How to Prepare for a CT Urogram: What to Expect

Preparing for a CT urogram involves a few straightforward steps: fasting for a couple of hours, drinking water to fill your bladder, and possibly getting a blood test to check your kidney function beforehand. The exact instructions can vary slightly between imaging centers, but the core prep is consistent. Here’s what to expect.

Fasting and Clear Liquids

Most facilities ask you to stop eating solid food about 2.5 hours before your scan. You can typically drink clear liquids up to two hours before the appointment. Clear liquids include water, black coffee or tea, apple juice, clear soda, and clear broth. The short fast helps reduce the chance of nausea from the contrast dye that gets injected during the scan.

Drinking Water and Holding Your Bladder

A CT urogram is specifically designed to image your kidneys, ureters, and bladder. To get clear images of your bladder, you’ll likely be asked to drink water before the scan and avoid urinating until the test is finished. This fills and expands the bladder so your radiologist can see its walls and interior clearly. Your imaging center will give you specific timing, but plan on arriving with a comfortably full bladder.
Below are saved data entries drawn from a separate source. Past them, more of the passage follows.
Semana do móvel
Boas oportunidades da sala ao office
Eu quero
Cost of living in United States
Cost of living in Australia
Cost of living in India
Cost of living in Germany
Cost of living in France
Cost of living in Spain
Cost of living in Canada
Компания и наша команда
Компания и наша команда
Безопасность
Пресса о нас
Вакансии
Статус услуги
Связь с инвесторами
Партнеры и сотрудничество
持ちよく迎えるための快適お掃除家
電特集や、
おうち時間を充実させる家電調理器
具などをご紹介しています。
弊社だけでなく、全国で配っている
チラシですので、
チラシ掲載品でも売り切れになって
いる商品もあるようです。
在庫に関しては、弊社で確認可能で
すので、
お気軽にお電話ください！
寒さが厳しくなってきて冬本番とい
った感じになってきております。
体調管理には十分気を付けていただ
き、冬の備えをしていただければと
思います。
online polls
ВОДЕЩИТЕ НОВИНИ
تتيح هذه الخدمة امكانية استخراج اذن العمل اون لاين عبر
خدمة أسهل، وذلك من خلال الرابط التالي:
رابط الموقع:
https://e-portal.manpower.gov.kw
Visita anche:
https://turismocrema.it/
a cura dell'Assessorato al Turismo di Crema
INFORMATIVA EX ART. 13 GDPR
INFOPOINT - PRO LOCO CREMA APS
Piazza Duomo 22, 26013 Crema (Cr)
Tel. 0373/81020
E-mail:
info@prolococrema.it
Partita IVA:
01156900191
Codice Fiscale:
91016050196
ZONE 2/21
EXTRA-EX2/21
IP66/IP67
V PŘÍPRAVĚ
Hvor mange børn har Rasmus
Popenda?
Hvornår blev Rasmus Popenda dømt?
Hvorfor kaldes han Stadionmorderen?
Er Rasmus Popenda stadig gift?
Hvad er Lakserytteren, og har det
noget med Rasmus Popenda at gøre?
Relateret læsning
Kidney Function Blood Work

Because a CT urogram uses iodine-based contrast dye injected into a vein, your care team needs to confirm your kidneys can safely filter it out. You’ll need a blood test measuring your kidney filtration rate (called eGFR) taken within 30 days of the scan under current U.S. guidelines, or within 3 months under European guidelines. Patients with a filtration rate below 30 are at higher risk for contrast-related kidney injury and may need extra precautions, like IV fluids before and after the scan.

Many facilities will order this blood test at a routine appointment before your scan date, so ask when you schedule whether you need lab work done in advance.

Metformin and Other Medications

If you take metformin for diabetes, you’ll need to stop it at the time of or before the scan and keep it paused for 48 hours afterward. The combination of metformin and iodine-based contrast can, in rare cases, cause a dangerous buildup of lactic acid. Your doctor will tell you when it’s safe to restart the medication, usually after confirming your kidneys are functioning normally post-scan.

For most other medications, you can take them as usual. But always tell the scheduling team about everything you’re taking, including supplements, so they can flag anything that needs to be adjusted.

If You Have a Contrast Allergy

If you’ve had a reaction to iodine-based contrast dye in the past (hives, swelling, difficulty breathing), let your doctor know well before scan day. You’ll need a premedication regimen that starts the day before the procedure. The standard outpatient protocol involves taking a steroid at three separate times: 13 hours, 7 hours, and 1 hour before the contrast injection. You’ll also take an antihistamine within an hour of the injection.

This schedule means you need advance planning. If your scan is at 10 a.m., your first steroid dose would be at 9 p.m. the night before. Missing a dose can mean rescheduling the entire procedure, so set alarms or reminders. For hospital inpatients or emergency situations, a shorter IV-based steroid protocol starting 4 hours before the scan is used instead.

Clothing and Metal

You’ll change into a hospital gown for the scan. Remove all jewelry, piercings, and any metal accessories in the area being scanned (abdomen and pelvis). Metal creates bright streaks on CT images that can obscure the exact structures your radiologist needs to see. Leaving valuables at home simplifies this step.

What Happens During the Scan

The scan itself is quick and painless. You’ll lie on a narrow table that slides into a large, doughnut-shaped scanner. A technologist will insert a small IV line, usually in your arm, and inject the contrast dye. You may feel a warm, flushing sensation or a brief metallic taste in your mouth as the dye enters your bloodstream. This is normal and passes within seconds.

The scanner takes images in multiple phases. First, it captures your urinary tract without contrast, then again as the dye flows through your kidneys, and finally a delayed set of images after the dye has traveled down through your ureters into your bladder. This last phase is why a full bladder matters. Between passes, you’ll wait on the table for several minutes while the contrast makes its way through your system.

After the Scan

Once the scan is done, you can eat and drink normally right away. In fact, drinking plenty of water afterward helps your kidneys flush out the contrast dye more quickly. Most people feel completely fine and can drive themselves home and return to their usual activities immediately.

If you have reduced kidney function, your care team may keep you for a short period to give you IV fluids before and after the contrast injection. This extra hydration protects the kidneys. For patients with moderate kidney impairment, a common approach involves receiving about 250 mL of saline before imaging and another 250 mL afterward, each infused over about 30 minutes.